Visitors in March fell 93% from a year earlier to 193,700 people, the steepest drop on record, figures from the Japan National Tourism Organization show. That’s the fewest since 1989, the year when the Nikkei 225 stock average hit its all-time high.
Then considered a tourism backwater with a reputation for expensive prices and
a lack of foreign-language skills, Japan has become a major destination for international travellers in recent years after Prime Minister Shinzo Abe’s efforts to lure more tourists. Aided by government steps to relax visa approvals, visitors to the country jumped almost four-fold since 2012 to 31.9 million last year, buoying sectors from cosmetics and consumer goods to hospitality.
Visitors Vanish
Japan had been targeting a record 40 million arrivals this year, when it was originally scheduled to host the now-delayed Tokyo 2020 Olympic Games. That goal was doubled from a previous push to attract 20 million visitors, a milestone that was achieved five years ahead of schedule.

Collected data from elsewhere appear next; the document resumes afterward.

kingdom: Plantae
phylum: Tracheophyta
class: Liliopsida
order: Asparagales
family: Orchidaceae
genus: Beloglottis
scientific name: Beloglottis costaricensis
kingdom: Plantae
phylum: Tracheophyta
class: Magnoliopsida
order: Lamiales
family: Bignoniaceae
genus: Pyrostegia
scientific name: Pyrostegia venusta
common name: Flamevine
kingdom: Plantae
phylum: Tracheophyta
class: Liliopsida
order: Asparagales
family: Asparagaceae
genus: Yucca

Department stores and retailers, which had become dependent in recent years on the steady flow of tourists, are now seeking financing to weather the steep drop in sales, which have also been exacerbated by local measures to contain the virus. While closures aren’t mandatory, many have voluntarily shut stores and reduced their hours.
J Front Retailing Co is planning to issue commercial paper and seeking a credit line. The operator of Daimaru and Matsuzakaya department stores warned earlier that the pandemic will reduce profit by about 33 billion yen this year. The retailer is planning to procure enough working capital to last a year, according to spokeswoman Chie Sugiya. The company declined to give a figure for total financing.
“We expect our cash to decrease as sales drop. We plan to secure more funding than usual for the time being, for our financial safety,” Sugiya said.
Visitors from South Korea, China and Taiwan plunged between 97% and 99% from a year earlier. The largest source of visitors was the US, with 23,000 arrivals, despite a decline of 87%.
Multiple nations placed Japan on travel advisory lists during the past two months as the coronavirus pandemic spread worldwide. Japanese traveling overseas also fell 86% to 272,700 people.
Isetan Mitsukoshi Holdings Ltd is asking banks for a 80 billion yen credit line, NHK reported. The company doesn’t have a problem with financing for the time being, and nothing has been decided, a spokesperson said by email.
Takashimaya Co has issued 30 billion yen of commercial paper and is seeking a credit line to pay rent and salaries
for employees while sales
have dropped, said spokesman Shutaro Kurosu.